First thing tomorrow he would go to the lab and by the afternoon this whole thing would be cleared up.
Four
Patients in hospitals have breakfast at sunrise and at sunrise the hospital nurses found the old man awake and fully dressed. He was watching a cooking show on television. Adriano arrived at about eight o’clock. The genetics lab was still closed. The geneticist arrived a few minutes later, keys in one hand and a cup of coffee in the other. Adriano made sure Currò’s blood samples were delivered. He handed him the envelope with the tooth in it, and told him he wanted the information by that afternoon. The wait was going to be excruciating.

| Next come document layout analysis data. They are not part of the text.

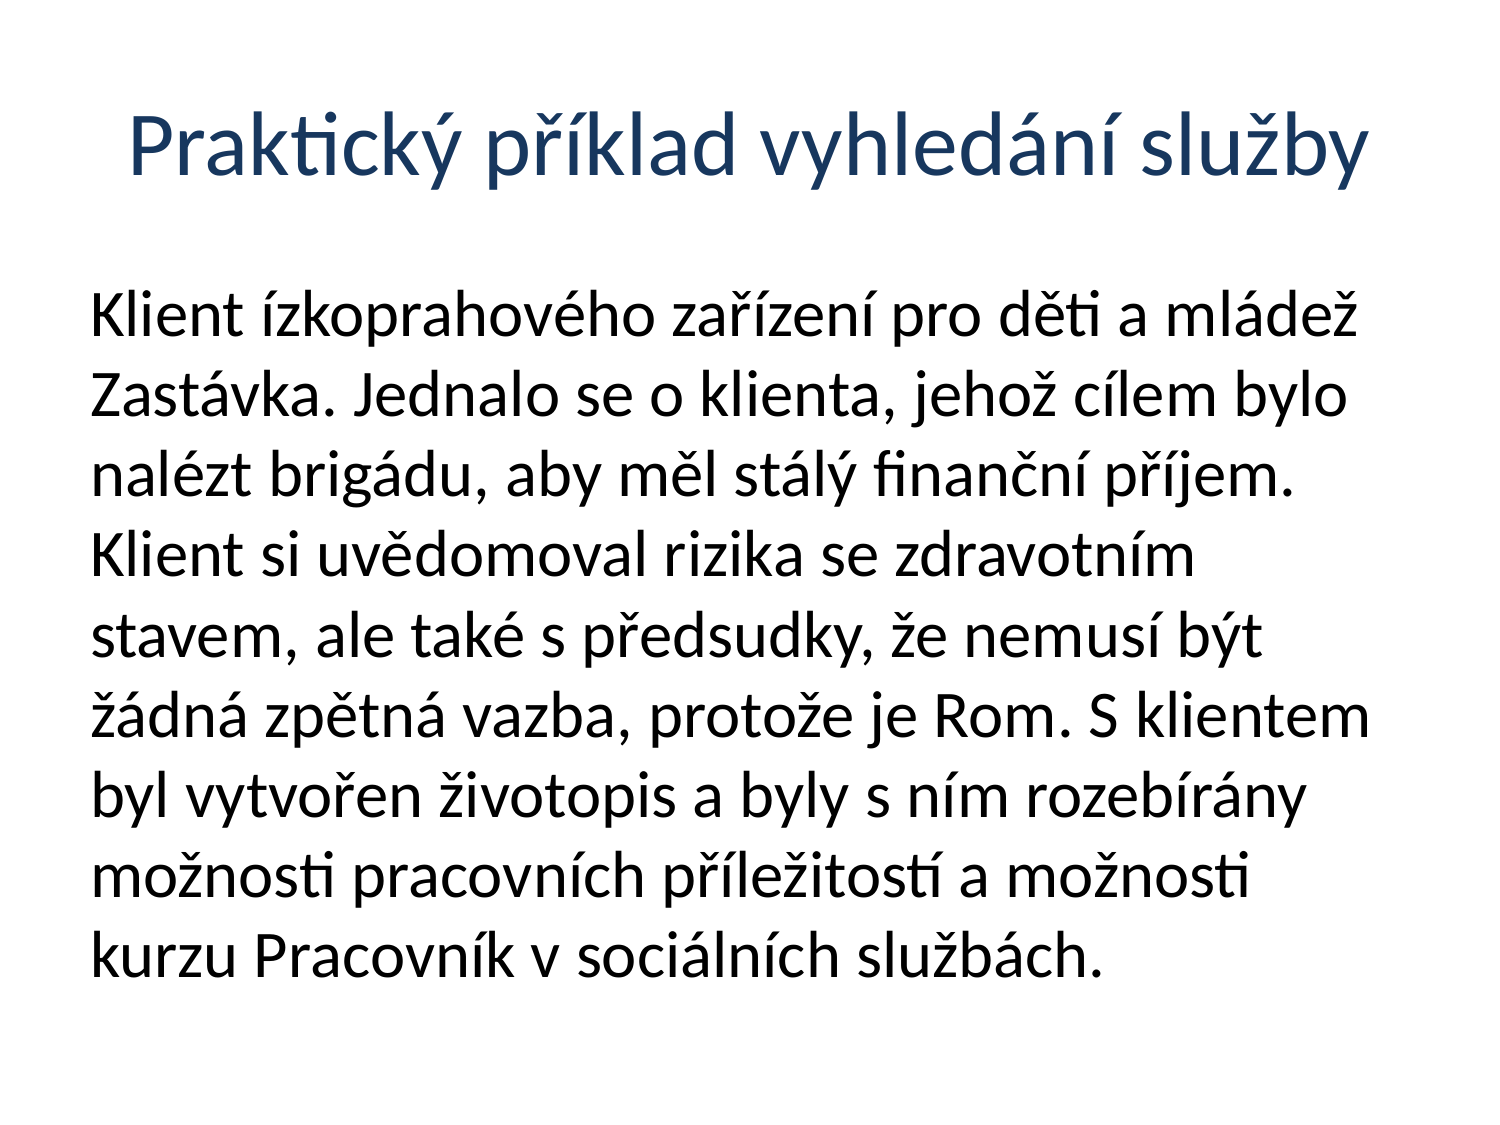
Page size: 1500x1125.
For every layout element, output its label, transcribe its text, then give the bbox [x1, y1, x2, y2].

list Klient ízkoprahového zařízení pro děti a mládež Zastávka. Jednalo se o klienta, jehož cílem bylo nalézt brigádu, aby měl stálý finanční příjem. Klient si uvědomoval rizika se zdravotním stavem, ale také s předsudky, že nemusí být žádná zpětná vazba, protože je Rom. S klientem byl vytvořen životopis a byly s ním rozebírány možnosti pracovních příležitostí a možnosti kurzu Pracovník v sociálních službách. [75, 262, 1425, 1106]
title Praktický příklad vyhledání služby [75, 45, 1425, 233]
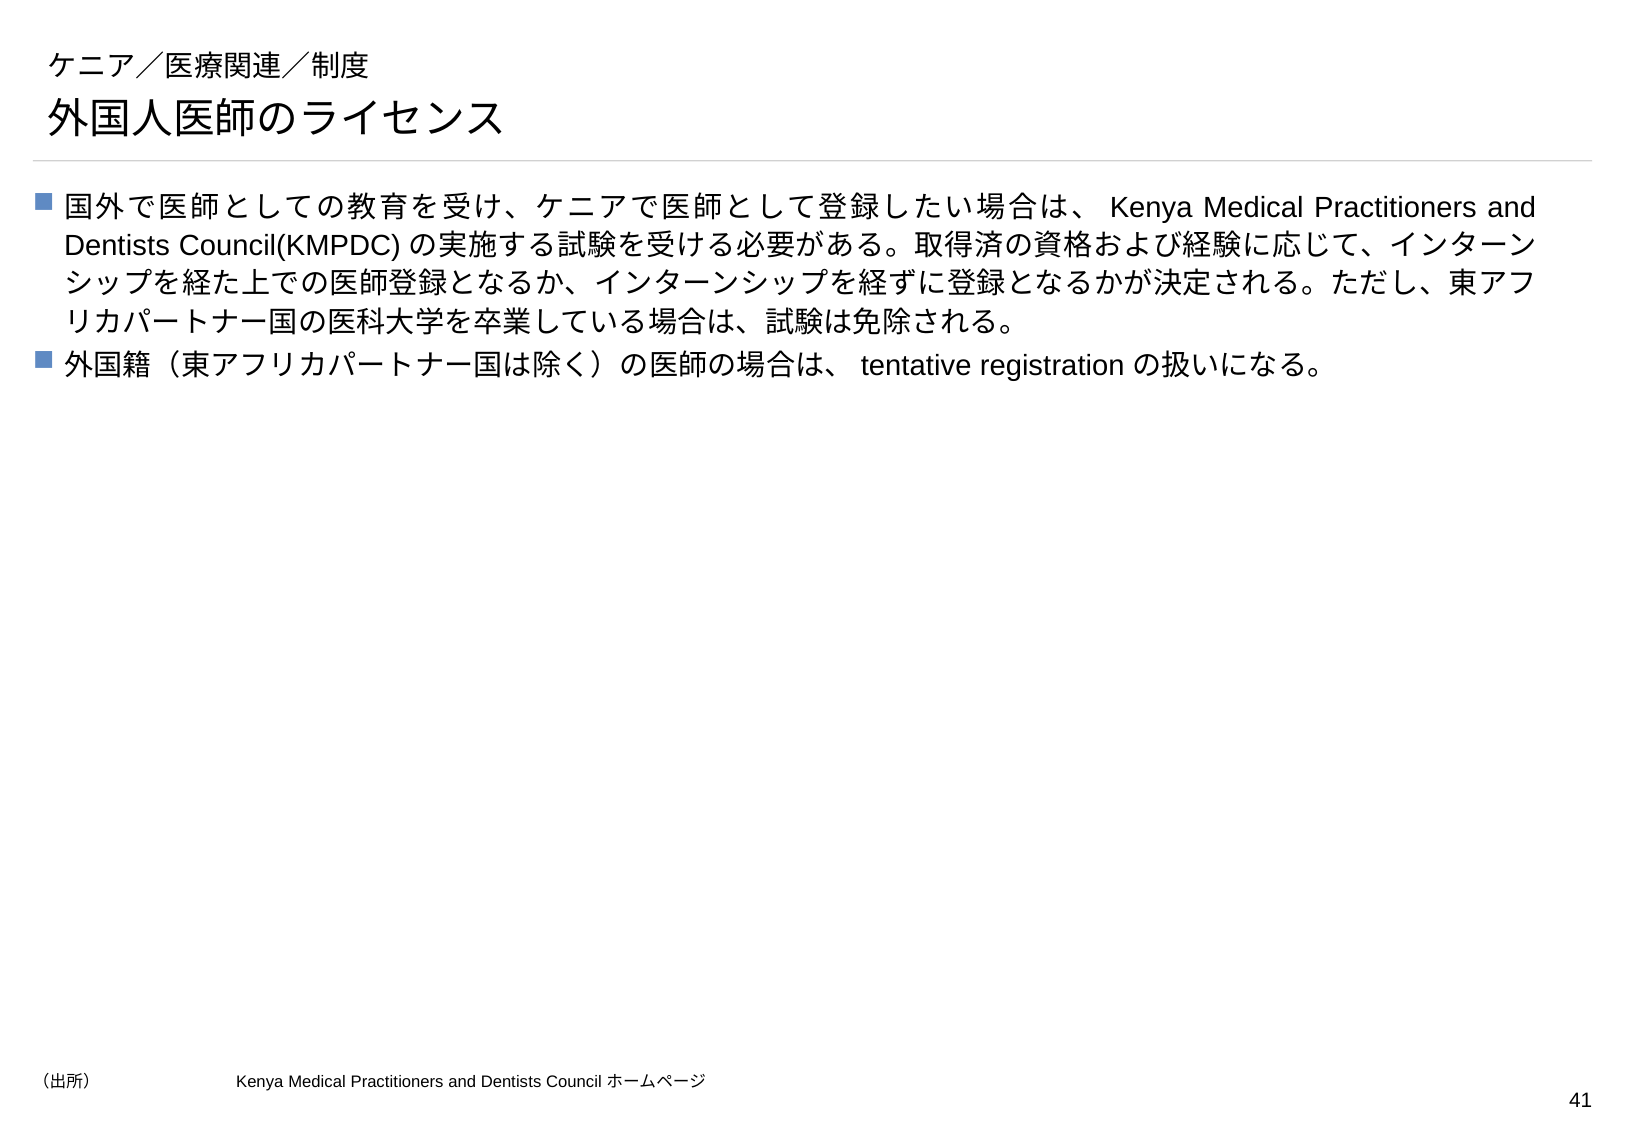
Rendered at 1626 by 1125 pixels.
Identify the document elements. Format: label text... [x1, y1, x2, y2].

text_box （出所） Kenya Medical Practitioners and Dentists Councilホームページ [32, 1070, 1474, 1094]
text_box 国外で医師としての教育を受け、ケニアで医師として登録したい場合は、Kenya Medical Practitioners and Dentists Council(KMPDC)の実施する試験を受ける必要がある。取得済の資格および経験に応じて、インターンシップを経た上での医師登録となるか、インターンシップを経ずに登録となるかが決定される。ただし、東アフリカパートナー国の医科大学を卒業している場合は、試験は免除される。 外国籍（東アフリカパートナー国は除く）の医師の場合は、tentative registrationの扱いになる。 [32, 184, 1537, 424]
list 外国人医師のライセンス [32, 0, 1593, 149]
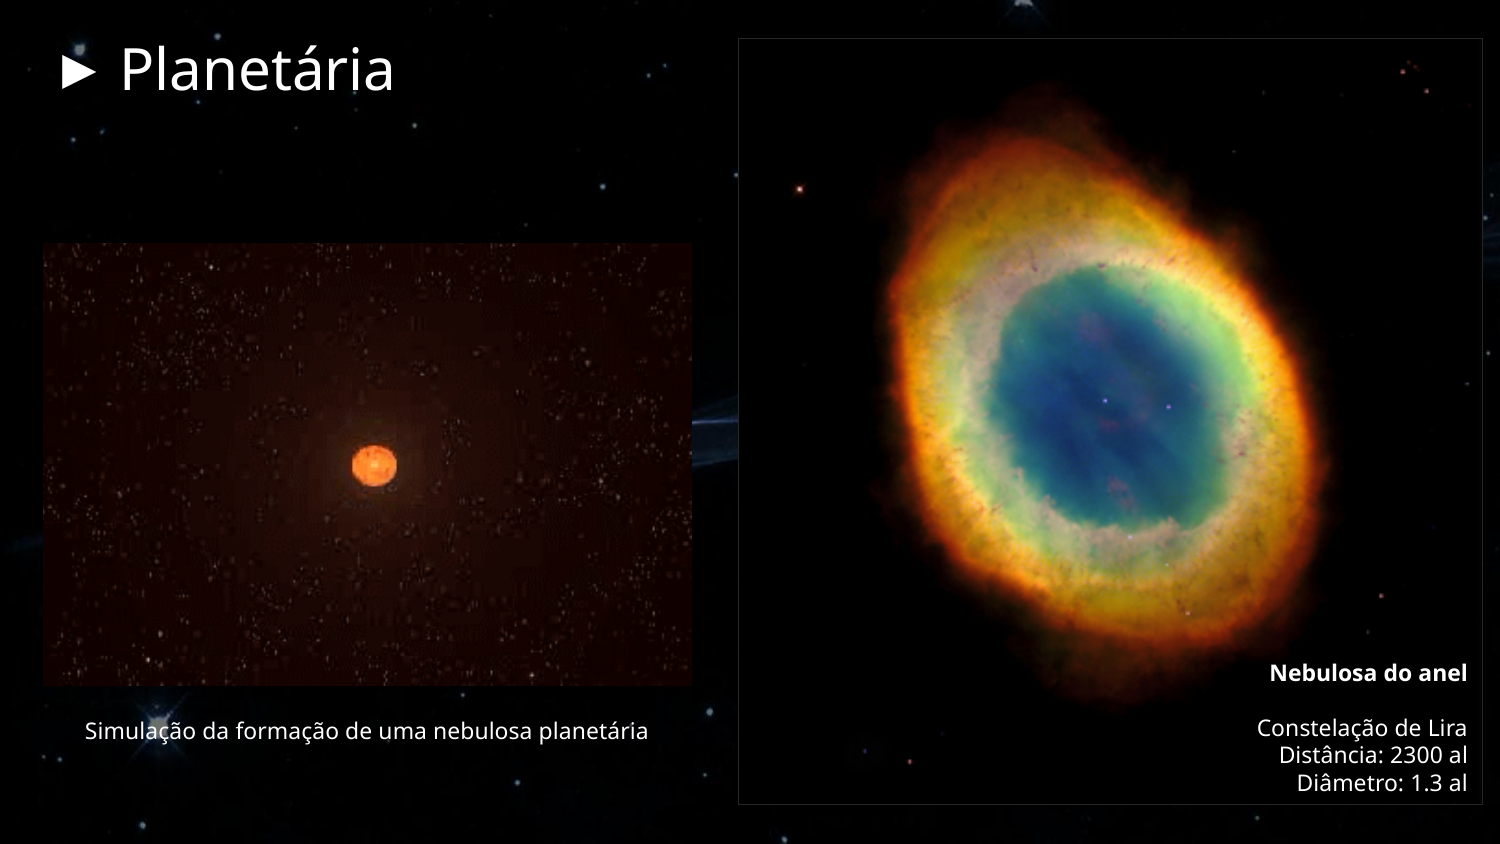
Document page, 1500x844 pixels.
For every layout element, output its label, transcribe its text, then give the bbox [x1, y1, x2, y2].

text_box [42, 242, 693, 687]
text_box Simulação da formação de uma nebulosa planetária [70, 709, 665, 752]
title Planetária [29, 0, 1500, 138]
picture [0, 0, 1500, 844]
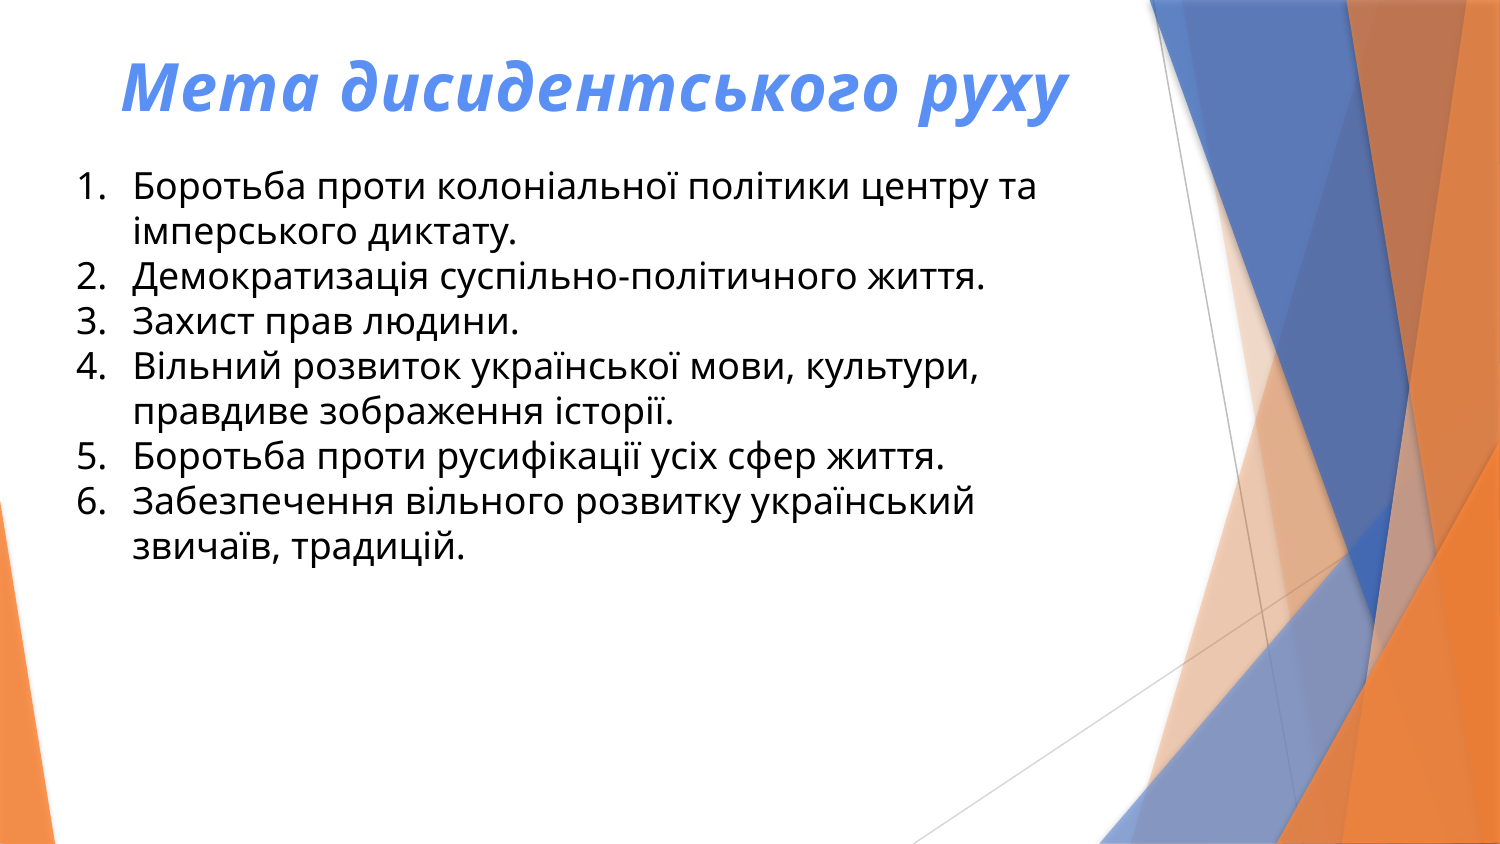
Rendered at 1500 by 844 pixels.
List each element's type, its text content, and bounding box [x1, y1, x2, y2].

He chose not to say anything to anyone.
Not even Maria. He didn’t want to alarm her.
His cell phone rang as he was leaving the lab. It was Maria. Still sleepy, she tried to sound calm but he knew that she was holding something back. He could tell she was dancing around a question she didn’t want to ask. Was something going on? Why had he come back so late and left the house so early?
“How is that man from the supermarket?”